:: Data ::

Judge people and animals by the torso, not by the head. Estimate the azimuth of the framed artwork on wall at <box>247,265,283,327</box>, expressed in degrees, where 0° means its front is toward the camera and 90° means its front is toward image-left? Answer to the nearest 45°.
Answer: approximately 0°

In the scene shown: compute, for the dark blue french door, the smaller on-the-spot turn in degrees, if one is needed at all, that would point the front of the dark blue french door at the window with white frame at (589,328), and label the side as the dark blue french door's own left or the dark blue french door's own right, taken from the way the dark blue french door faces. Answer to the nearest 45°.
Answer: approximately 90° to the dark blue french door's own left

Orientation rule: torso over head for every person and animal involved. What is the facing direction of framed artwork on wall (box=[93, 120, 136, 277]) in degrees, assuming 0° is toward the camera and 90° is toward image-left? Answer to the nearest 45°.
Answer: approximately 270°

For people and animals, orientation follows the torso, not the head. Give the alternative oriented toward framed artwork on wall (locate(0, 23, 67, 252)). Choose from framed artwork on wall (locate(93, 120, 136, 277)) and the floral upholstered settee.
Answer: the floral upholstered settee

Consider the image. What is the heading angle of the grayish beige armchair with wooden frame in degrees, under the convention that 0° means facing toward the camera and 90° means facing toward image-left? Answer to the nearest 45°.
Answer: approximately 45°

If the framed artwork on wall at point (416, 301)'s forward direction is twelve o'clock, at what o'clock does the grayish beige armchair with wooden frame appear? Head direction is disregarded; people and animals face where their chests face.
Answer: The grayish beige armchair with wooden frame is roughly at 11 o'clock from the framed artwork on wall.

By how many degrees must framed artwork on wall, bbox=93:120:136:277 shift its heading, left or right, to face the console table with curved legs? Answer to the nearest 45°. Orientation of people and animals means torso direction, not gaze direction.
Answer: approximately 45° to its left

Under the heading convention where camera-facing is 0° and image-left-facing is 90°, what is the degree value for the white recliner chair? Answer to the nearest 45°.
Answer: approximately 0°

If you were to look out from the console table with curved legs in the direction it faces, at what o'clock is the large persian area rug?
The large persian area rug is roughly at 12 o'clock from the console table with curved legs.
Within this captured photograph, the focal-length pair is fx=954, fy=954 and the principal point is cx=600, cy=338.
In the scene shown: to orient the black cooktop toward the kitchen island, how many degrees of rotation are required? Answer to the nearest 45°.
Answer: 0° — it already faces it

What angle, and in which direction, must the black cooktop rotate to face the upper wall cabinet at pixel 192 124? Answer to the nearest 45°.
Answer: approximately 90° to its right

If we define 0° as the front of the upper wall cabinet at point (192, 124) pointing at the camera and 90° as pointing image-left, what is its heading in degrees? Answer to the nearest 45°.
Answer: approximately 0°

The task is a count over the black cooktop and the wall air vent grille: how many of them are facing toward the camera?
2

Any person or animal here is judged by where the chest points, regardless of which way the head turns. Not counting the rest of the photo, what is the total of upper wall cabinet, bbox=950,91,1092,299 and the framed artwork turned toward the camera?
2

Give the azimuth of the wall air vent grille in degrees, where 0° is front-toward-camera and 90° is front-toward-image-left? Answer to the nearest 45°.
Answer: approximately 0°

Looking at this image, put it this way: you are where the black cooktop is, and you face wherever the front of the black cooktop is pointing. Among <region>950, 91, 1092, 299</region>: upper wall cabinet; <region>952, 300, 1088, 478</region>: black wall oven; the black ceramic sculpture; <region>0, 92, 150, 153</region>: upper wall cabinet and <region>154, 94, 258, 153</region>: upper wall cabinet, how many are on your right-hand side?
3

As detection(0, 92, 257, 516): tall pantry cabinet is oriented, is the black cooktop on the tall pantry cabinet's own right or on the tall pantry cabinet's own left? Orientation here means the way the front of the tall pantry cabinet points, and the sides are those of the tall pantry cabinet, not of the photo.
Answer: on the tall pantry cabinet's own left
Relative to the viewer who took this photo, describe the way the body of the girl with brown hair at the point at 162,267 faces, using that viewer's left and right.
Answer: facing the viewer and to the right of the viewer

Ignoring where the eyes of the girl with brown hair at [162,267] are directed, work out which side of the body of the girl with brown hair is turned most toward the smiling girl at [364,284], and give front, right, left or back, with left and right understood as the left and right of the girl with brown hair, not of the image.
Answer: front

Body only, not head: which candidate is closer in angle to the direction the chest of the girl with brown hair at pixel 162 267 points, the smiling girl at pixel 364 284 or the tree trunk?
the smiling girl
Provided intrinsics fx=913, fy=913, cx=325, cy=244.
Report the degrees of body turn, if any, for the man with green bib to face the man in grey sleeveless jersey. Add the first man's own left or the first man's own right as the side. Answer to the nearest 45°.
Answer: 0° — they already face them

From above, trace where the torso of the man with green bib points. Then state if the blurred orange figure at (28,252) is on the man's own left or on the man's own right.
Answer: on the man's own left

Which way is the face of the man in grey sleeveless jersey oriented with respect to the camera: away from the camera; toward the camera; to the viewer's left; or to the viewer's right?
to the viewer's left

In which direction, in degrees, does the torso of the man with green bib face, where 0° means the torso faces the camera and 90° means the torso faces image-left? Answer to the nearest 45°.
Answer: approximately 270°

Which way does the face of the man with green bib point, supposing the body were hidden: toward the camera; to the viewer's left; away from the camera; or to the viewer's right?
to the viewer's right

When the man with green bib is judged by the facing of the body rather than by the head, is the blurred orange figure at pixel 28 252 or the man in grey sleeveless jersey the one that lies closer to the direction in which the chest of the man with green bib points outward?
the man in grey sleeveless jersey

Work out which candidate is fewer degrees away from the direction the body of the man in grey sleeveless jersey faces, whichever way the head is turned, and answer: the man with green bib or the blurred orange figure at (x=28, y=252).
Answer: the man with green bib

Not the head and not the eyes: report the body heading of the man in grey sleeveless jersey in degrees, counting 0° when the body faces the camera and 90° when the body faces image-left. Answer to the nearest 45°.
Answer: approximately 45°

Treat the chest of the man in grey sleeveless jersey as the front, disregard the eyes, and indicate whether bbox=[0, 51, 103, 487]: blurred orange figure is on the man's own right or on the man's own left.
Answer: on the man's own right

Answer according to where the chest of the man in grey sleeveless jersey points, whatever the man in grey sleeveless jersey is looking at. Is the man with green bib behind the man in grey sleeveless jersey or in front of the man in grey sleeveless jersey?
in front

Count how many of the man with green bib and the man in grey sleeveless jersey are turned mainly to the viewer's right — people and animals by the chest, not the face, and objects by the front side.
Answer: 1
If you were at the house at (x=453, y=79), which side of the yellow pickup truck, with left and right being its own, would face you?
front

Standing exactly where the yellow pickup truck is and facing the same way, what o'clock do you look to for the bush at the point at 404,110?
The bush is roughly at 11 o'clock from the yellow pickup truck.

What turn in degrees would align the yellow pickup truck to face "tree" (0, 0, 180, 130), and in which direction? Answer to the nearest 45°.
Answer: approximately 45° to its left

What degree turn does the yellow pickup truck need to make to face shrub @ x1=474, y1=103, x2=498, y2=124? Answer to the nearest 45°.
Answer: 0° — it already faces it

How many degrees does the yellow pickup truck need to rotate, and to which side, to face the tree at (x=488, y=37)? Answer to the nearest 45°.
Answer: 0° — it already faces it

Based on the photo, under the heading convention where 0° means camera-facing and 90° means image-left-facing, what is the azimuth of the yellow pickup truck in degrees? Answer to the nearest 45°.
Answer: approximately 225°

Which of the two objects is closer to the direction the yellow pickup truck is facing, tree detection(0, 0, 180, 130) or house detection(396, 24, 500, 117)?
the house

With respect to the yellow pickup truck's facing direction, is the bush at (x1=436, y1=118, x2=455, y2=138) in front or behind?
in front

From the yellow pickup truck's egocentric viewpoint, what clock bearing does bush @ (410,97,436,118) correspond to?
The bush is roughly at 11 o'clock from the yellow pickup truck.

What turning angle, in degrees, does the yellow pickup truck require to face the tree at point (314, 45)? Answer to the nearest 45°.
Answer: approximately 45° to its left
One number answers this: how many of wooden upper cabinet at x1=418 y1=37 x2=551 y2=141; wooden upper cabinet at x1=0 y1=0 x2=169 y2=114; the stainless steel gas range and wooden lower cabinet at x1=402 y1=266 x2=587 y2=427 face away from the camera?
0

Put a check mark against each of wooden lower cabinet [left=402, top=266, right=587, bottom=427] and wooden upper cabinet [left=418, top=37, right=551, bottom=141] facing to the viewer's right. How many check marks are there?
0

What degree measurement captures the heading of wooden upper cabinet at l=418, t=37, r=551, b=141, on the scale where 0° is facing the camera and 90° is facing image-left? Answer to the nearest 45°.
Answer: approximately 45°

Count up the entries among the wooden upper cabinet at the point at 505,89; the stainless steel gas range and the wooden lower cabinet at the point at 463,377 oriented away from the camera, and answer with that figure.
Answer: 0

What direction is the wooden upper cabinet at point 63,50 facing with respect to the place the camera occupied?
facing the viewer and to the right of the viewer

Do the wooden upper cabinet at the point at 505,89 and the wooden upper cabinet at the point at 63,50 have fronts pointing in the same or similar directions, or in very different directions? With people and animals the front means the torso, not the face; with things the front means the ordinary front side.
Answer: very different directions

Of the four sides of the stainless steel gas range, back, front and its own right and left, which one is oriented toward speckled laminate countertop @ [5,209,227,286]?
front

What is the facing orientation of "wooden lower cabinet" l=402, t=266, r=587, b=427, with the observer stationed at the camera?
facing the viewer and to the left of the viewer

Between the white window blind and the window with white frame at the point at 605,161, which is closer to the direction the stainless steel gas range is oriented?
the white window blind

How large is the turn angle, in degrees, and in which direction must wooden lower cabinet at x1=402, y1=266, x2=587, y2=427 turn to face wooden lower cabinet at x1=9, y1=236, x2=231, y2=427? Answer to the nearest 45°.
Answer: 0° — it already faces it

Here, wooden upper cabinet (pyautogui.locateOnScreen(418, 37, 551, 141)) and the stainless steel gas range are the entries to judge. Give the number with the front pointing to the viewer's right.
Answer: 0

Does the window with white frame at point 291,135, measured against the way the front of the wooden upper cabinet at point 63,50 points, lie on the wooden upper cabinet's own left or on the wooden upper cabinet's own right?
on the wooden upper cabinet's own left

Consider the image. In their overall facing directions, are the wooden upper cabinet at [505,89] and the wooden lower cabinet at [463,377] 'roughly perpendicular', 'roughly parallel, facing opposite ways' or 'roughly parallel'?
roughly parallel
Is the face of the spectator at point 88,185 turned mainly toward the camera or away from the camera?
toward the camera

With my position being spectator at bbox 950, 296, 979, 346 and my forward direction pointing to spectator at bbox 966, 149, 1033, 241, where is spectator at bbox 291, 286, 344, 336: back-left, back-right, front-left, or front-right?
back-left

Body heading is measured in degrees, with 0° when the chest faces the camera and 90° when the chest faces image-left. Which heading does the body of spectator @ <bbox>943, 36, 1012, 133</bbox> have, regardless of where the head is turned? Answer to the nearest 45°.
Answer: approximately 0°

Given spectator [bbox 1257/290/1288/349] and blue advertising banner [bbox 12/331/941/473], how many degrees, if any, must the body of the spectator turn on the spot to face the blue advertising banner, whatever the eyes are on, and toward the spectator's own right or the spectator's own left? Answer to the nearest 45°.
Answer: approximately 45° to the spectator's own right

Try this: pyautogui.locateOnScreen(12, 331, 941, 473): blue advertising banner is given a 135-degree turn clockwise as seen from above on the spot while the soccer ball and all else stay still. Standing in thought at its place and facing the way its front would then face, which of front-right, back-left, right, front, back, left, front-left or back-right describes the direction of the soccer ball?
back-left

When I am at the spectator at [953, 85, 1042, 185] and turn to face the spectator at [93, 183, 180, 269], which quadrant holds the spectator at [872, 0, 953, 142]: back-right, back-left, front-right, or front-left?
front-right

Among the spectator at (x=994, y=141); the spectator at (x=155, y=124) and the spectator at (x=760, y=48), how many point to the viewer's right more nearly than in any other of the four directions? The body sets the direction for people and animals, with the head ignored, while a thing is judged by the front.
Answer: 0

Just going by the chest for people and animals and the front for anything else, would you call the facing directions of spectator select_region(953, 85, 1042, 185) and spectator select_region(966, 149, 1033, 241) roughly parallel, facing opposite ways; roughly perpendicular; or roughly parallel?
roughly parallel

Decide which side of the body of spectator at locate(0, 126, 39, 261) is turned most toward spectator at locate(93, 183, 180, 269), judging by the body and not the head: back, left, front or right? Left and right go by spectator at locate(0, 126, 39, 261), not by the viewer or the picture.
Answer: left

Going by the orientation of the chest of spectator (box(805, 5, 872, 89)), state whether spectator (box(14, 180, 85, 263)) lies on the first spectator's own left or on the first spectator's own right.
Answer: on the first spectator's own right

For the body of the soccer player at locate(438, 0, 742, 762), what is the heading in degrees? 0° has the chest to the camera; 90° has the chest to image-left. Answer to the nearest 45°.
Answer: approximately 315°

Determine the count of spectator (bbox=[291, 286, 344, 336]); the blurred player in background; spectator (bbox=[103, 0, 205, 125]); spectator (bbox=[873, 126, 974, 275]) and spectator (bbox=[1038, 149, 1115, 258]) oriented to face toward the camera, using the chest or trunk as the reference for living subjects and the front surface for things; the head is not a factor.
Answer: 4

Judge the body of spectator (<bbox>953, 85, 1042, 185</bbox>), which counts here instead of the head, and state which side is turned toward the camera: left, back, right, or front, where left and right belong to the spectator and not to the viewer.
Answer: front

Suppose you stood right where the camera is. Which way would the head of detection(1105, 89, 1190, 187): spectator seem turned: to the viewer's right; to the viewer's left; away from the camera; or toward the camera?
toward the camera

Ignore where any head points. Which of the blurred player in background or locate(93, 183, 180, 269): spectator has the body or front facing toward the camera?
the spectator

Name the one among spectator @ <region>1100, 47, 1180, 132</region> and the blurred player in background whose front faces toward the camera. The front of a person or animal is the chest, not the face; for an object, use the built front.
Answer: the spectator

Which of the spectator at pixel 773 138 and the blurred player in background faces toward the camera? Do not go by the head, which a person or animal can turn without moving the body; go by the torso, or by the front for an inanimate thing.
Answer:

:::

Reproduce verbatim the entries between the line containing "Body heading is" and the line containing "Answer: approximately 45° to the", inclusive.

Body heading is measured in degrees, with 0° when the chest faces the camera and 90° when the chest faces image-left. Which heading does the body of spectator @ <bbox>943, 36, 1012, 133</bbox> have, regardless of where the head is turned? Answer to the nearest 45°.
Answer: approximately 0°

Given spectator [bbox 1257/290/1288/349] and blue advertising banner [bbox 12/331/941/473], how many degrees, if any, must the body of the spectator turn on the spot to face the blue advertising banner, whatever the eyes are on, and toward the spectator's own right or the spectator's own left? Answer to the nearest 45°.
Answer: approximately 45° to the spectator's own right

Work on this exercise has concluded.